Why yes: That is a monument in my pocket, and I am happy to see you.
My Fabulous Sex Life
The Shop at Fort Fringe
Remaining Performances:
Sunday, July 12 at 8:00 p.m.
Thursday, July 16 at 5:15 p.m.
Sunday, July 19 at 9:30 p.m.
Thursday, July 23 at 7:45 p.m.
They say: “Funny. Obscene. Dangerous. Welcome to My Fabulous Sex Life, the story of one gay man’s sexual adventures in DC. Think you know how far you’d go? Think again.”
Trey’s take: “This,” drawls Brent Stansell midway through his jaw-droppingly frank bedroom confessional, “isn’t the first time I’ve tried to get attention.” And you think: Well, duh. (The man’s an actor, after all, and if there’s a closer synonym for “exhibitionist,” I’ve yet to encounter it.)

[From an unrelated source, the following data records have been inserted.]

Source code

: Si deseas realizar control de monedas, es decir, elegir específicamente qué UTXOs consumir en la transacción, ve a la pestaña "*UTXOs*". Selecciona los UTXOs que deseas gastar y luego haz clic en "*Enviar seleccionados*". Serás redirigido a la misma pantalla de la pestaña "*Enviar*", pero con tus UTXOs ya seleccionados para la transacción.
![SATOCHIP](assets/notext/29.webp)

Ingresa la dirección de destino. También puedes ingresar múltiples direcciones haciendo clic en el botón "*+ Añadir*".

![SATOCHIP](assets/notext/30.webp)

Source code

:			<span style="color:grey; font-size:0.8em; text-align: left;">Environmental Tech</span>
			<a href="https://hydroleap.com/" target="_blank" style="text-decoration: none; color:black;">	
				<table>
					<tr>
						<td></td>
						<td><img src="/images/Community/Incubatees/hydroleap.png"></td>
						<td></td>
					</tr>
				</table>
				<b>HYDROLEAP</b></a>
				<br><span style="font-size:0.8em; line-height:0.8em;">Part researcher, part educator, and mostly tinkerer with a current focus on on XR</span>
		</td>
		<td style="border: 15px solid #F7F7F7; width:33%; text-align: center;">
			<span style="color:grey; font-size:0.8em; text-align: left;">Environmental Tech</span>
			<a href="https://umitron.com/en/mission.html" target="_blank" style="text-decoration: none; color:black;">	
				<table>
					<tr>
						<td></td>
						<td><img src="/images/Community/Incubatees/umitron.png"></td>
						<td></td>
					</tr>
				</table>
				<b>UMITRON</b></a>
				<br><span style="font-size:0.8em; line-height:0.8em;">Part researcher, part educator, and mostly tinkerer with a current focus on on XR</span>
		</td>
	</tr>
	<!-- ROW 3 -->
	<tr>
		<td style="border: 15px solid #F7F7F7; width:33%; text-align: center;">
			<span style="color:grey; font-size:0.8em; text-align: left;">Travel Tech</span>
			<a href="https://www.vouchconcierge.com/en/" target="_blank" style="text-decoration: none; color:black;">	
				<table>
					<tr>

Like many solo shows, this one’s a a coming-of-age story, and despite its saucy title and its explicit language — no, really, it’s explicit, so don’t say you weren’t warned — it’s also the story of a boy looking for love. That he’s looking for it in what some would call the wrong places (bedrooms, bathrooms, hotel rooms, balconies, the grounds of the Washington Monument) only adds to the tang of an evening that rings truest when it’s most blunt: After a mildly stunned recap of one especially outré encounter, Stansell cops to the shame and the self-loathing that can accompany the memory of such moments, even for a man who’s since come to terms with an exuberant sense of his sexuality. Then he takes his tales one level deeper, daring the audience to measure its own memories and mores against his own — and that’s when what might have been a naughty bit of fluff becomes something more serious, and rather brave.
A secret-ballot sex quiz, a draw-from-a-hat glossary of singularly, ahem, intimate behaviors, and a 12-part, audience-performed version of our hero’s coming-out story are clever touches that add a lighthearted sort of interactivity to a show with more than one seriously sober moment. And if the script could use a structural tweak or two — Stansell’s tale peaks early, which leaves his New York adventures (eye-opening though they are) feeling a touch anticlimactic — maybe that just means it’s a proper first-day Fringe property.
See it if: You’ve ever been driven slightly mad by your hormones, or your insecurities, or any human impulse at all.
Skip it if: The idea of confessing the oddest place you’ve had sex — even anonymously, in writing — just made your shoulders inch toward your ears.